The invariant is that after each iteration, we have accounted for the exact number of subtraction operations needed to bring the current state to the nearest valid division point. Since division is always performed as soon as it becomes possible, and every subtraction is counted exactly once, no alternative ordering of operations can reduce the total cost. Any optimal path must still “clear” the remainder before dividing, so grouping those operations preserves correctness while removing inefficiency.

Python Solution

import sys
input = sys.stdin.readline

def solve():
    t = int(input())
    out = []
    
    for _ in range(t):
        n, k = map(int, input().split())
        
        if k == 1:
            out.append(str(n))
            continue
        
        steps = 0
        
        while n >= k:
            r = n % k
            steps += r
            n -= r
            n //= k
            steps += 1
        
        steps += n
        out.append(str(steps))
    
    print("\n".join(out))

if __name__ == "__main__":
    solve()

The code directly implements the batching idea. The modulus operation computes how many decrements are needed before a division. After applying them, we divide once and continue. The loop terminates when the number is smaller than $k$, at which point only subtraction remains.

The special case $k = 1$ is handled explicitly to avoid unnecessary looping and to correctly reflect that only decrementing is possible.

Worked Examples

Example 1

Input:

n = 59, k = 3
n n % k subtractions division total steps
59 2 2 1 3
19 1 1 1 5
6 0 0 1 6
2 - 2 (final) 0 8

The process shows repeated compression: each division is preceded by exactly enough subtractions to align the number.
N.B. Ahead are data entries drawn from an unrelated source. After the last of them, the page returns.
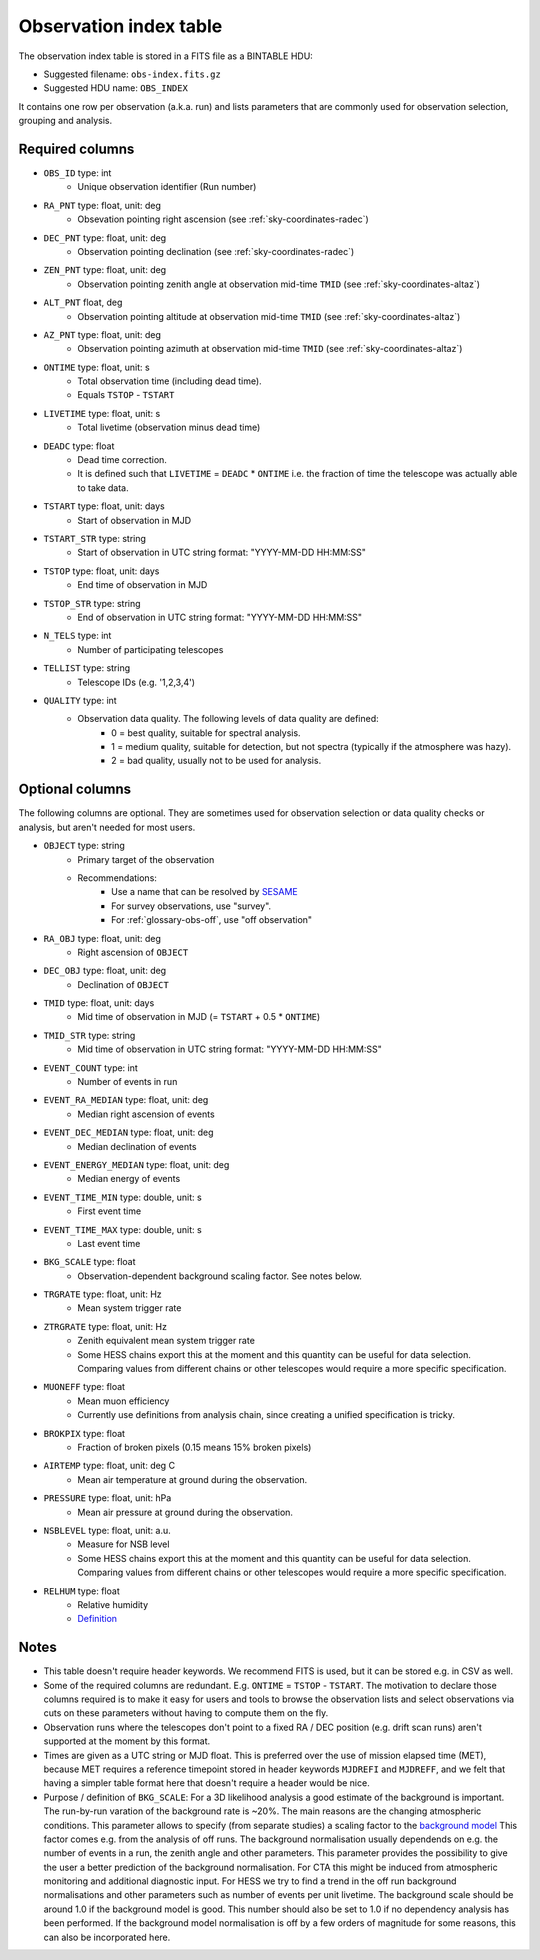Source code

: .. _obs-index:

Observation index table
=======================

The observation index table is stored in a FITS file as a BINTABLE HDU:

* Suggested filename: ``obs-index.fits.gz``
* Suggested HDU name: ``OBS_INDEX``

It contains one row per observation (a.k.a. run) and lists parameters that are
commonly used for observation selection, grouping and analysis.

.. _obs-index-required-columns:

Required columns
----------------

* ``OBS_ID`` type: int
    * Unique observation identifier (Run number)
* ``RA_PNT`` type: float, unit: deg
    * Obsevation pointing right ascension (see :ref:`sky-coordinates-radec`)
* ``DEC_PNT`` type: float, unit: deg
    * Observation pointing declination (see :ref:`sky-coordinates-radec`)
* ``ZEN_PNT`` type: float, unit: deg
    * Observation pointing zenith angle at observation mid-time ``TMID`` (see :ref:`sky-coordinates-altaz`)
* ``ALT_PNT`` float, deg
    * Observation pointing altitude at observation mid-time ``TMID`` (see :ref:`sky-coordinates-altaz`)
* ``AZ_PNT`` type: float, unit: deg
    * Observation pointing azimuth at observation mid-time ``TMID`` (see :ref:`sky-coordinates-altaz`)
* ``ONTIME`` type: float, unit: s
    * Total observation time (including dead time).
    * Equals ``TSTOP`` - ``TSTART``
* ``LIVETIME`` type: float, unit: s
    * Total livetime (observation minus dead time)
* ``DEADC`` type: float
    * Dead time correction.
    * It is defined such that ``LIVETIME`` = ``DEADC`` * ``ONTIME``
      i.e. the fraction of time the telescope was actually able to take data.
* ``TSTART`` type: float, unit: days
    * Start of observation in MJD
* ``TSTART_STR`` type: string
    * Start of observation in UTC string format: "YYYY-MM-DD HH:MM:SS"
* ``TSTOP`` type: float, unit: days
    * End time of observation in MJD
* ``TSTOP_STR`` type: string
    * End of observation in UTC string format: "YYYY-MM-DD HH:MM:SS"
* ``N_TELS`` type: int
    * Number of participating telescopes 
* ``TELLIST`` type: string
    * Telescope IDs (e.g. '1,2,3,4')
* ``QUALITY`` type: int
    * Observation data quality. The following levels of data quality are defined:
        * 0 = best quality, suitable for spectral analysis.
        * 1 = medium quality, suitable for detection, but not spectra (typically if the atmosphere was hazy).
        * 2 = bad quality, usually not to be used for analysis. 

.. _obs-index-optional-columns:

Optional columns
----------------

The following columns are optional. They are sometimes used for observation
selection or data quality checks or analysis, but aren't needed for most users.

* ``OBJECT`` type: string
    * Primary target of the observation
    * Recommendations:
        * Use a name that can be resolved by `SESAME <http://cds.u-strasbg.fr/cgi-bin/Sesame>`__
        * For survey observations, use "survey".
        * For :ref:`glossary-obs-off`, use "off observation"
* ``RA_OBJ`` type: float, unit: deg
    * Right ascension of ``OBJECT``
* ``DEC_OBJ`` type: float, unit: deg
    * Declination of ``OBJECT``
* ``TMID`` type: float, unit: days
    * Mid time of observation in MJD (= ``TSTART`` + 0.5 * ``ONTIME``)
* ``TMID_STR`` type: string
    * Mid time of observation in UTC string format: "YYYY-MM-DD HH:MM:SS"
* ``EVENT_COUNT`` type: int
    * Number of events in run
* ``EVENT_RA_MEDIAN`` type: float, unit: deg
    * Median right ascension of events 
* ``EVENT_DEC_MEDIAN`` type: float, unit: deg
    * Median declination of events
* ``EVENT_ENERGY_MEDIAN`` type: float, unit: deg
    * Median energy of events
* ``EVENT_TIME_MIN`` type: double, unit: s
    * First event time
* ``EVENT_TIME_MAX`` type: double, unit: s
    * Last event time
* ``BKG_SCALE`` type: float
    * Observation-dependent background scaling factor. See notes below.
* ``TRGRATE`` type: float, unit: Hz
    * Mean system trigger rate
* ``ZTRGRATE`` type: float, unit: Hz
    * Zenith equivalent mean system trigger rate
    * Some HESS chains export this at the moment and this quantity can be useful
      for data selection. Comparing values from different chains or other
      telescopes would require a more specific specification.
* ``MUONEFF`` type: float
    * Mean muon efficiency
    * Currently use definitions from analysis chain, since creating a unified
      specification is tricky.
* ``BROKPIX`` type: float
    * Fraction of broken pixels (0.15 means 15% broken pixels)
* ``AIRTEMP`` type: float, unit: deg C
   * Mean air temperature at ground during the observation.
* ``PRESSURE`` type: float, unit: hPa
   * Mean air pressure at ground during the observation.
* ``NSBLEVEL`` type: float, unit: a.u.
   * Measure for NSB level
   * Some HESS chains export this at the moment and this quantity can be useful
     for data selection. Comparing values from different chains or other
     telescopes would require a more specific specification.
* ``RELHUM`` type: float
   * Relative humidity
   * `Definition <https://en.wikipedia.org/wiki/Relative_humidity>`__

.. _obs-index-notes:

Notes
-----

* This table doesn't require header keywords. We recommend FITS is used,
  but it can be stored e.g. in CSV as well.
* Some of the required columns are redundant. E.g. ``ONTIME`` = ``TSTOP`` - ``TSTART``.
  The motivation to declare those columns required is to make it easy for users
  and tools to browse the observation lists and select observations via cuts
  on these parameters without having to compute them on the fly.
* Observation runs where the telescopes don't point to a fixed RA / DEC position
  (e.g. drift scan runs) aren't supported at the moment by this format.
* Times are given as a UTC string or MJD float.
  This is preferred over the use of mission elapsed time (MET),
  because MET requires a reference timepoint stored in header keywords
  ``MJDREFI`` and ``MJDREFF``, and we felt that having a simpler table
  format here that doesn't require a header would be nice.
* Purpose / definition of ``BKG_SCALE``:
  For a 3D likelihood analysis a good estimate of the background is important. The run-by-run
  varation of the background rate is ~20%. The main reasons are the changing atmospheric conditions.
  This parameter allows to specify (from separate studies) a scaling factor to the `background model
  <http://gamma-astro-data-formats.readthedocs.org/en/latest/irfs/background/index.html>`__
  This factor comes e.g. from the analysis of off runs. The background
  normalisation usually dependends on e.g. the number of events in a run, the
  zenith angle and other parameters. This parameter provides the possibility to
  give the user a better prediction of the background normalisation. For CTA
  this might be induced from atmospheric monitoring and additional diagnostic
  input. For HESS we try to find a trend in the off run background
  normalisations and other parameters such as number of events per unit
  livetime. The background scale should be around 1.0 if the background model is
  good. This number should also be set to 1.0 if no dependency analysis has been
  performed. If the background model normalisation is off by a few orders of
  magnitude for some reasons, this can also be incorporated here.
The final phase is pure subtraction once the value drops below $k$.

Example 2

Input:

n = 10^18, k = 10
n n % k subtractions division total steps
10^18 0 0 1 1
10^17 0 0 1 2
... ... ... ... 19

This case shows repeated clean divisions because the number is already aligned with powers of 10. The process becomes a pure logarithmic chain.

The trace confirms that the algorithm behaves optimally when divisibility is frequent and still remains efficient when it is not.

Complexity Analysis

Measure Complexity Explanation
Time $O(\log_k n)$ Each division reduces the magnitude by a factor of $k$, and each iteration performs constant work
Space $O(1)$ Only a few integer variables are maintained

The runtime is easily fast enough for $t \le 100$ and values up to $10^{18}$, since even in the worst case the number of iterations per test case is small.

Test Cases

import sys, io

def run(inp: str) -> str:
    sys.stdin = io.StringIO(inp)
    
    input = sys.stdin.readline
    t = int(input())
    res = []
    
    for _ in range(t):
        n, k = map(int, input().split())
        if k == 1:
            res.append(str(n))
            continue
        
        steps = 0
        while n >= k:
            r = n % k
            steps += r
            n -= r
            n //= k
            steps += 1
        steps += n
        res.append(str(steps))
    
    return "\n".join(res)

# provided samples
assert run("2\n59 3\n1000000000000000000 10\n") == "8\n19"

# custom cases
assert run("1\n1 2\n") == "1", "minimum case"
assert run("1\n10 10\n") == "2", "single division then subtraction"
assert run("1\n100 2\n") == "9", "repeated halving structure"
assert run("1\n5 1\n") == "5", "k=1 edge case"
Test input Expected output What it validates
1 2 / 1 1 smallest non-zero case
10 10 2 exact divisibility then finish
100 2 9 repeated mixed operations
5 1 5 degenerate division behavior

Edge Cases

When $k = 1$, division is always possible but useless. The algorithm explicitly returns $n$, matching the fact that only subtraction reduces the number. For input $n = 5, k = 1$, we directly output 5.

When $n < k$, no division occurs at all. For example, $n = 7, k = 10$, the loop is skipped and the answer is simply 7, since we only subtract down to zero.

When $n$ is exactly divisible by $k$, such as $n = 100, k = 10$, the remainder is zero, so we divide immediately without extra cost. The algorithm correctly performs one step per division until termination.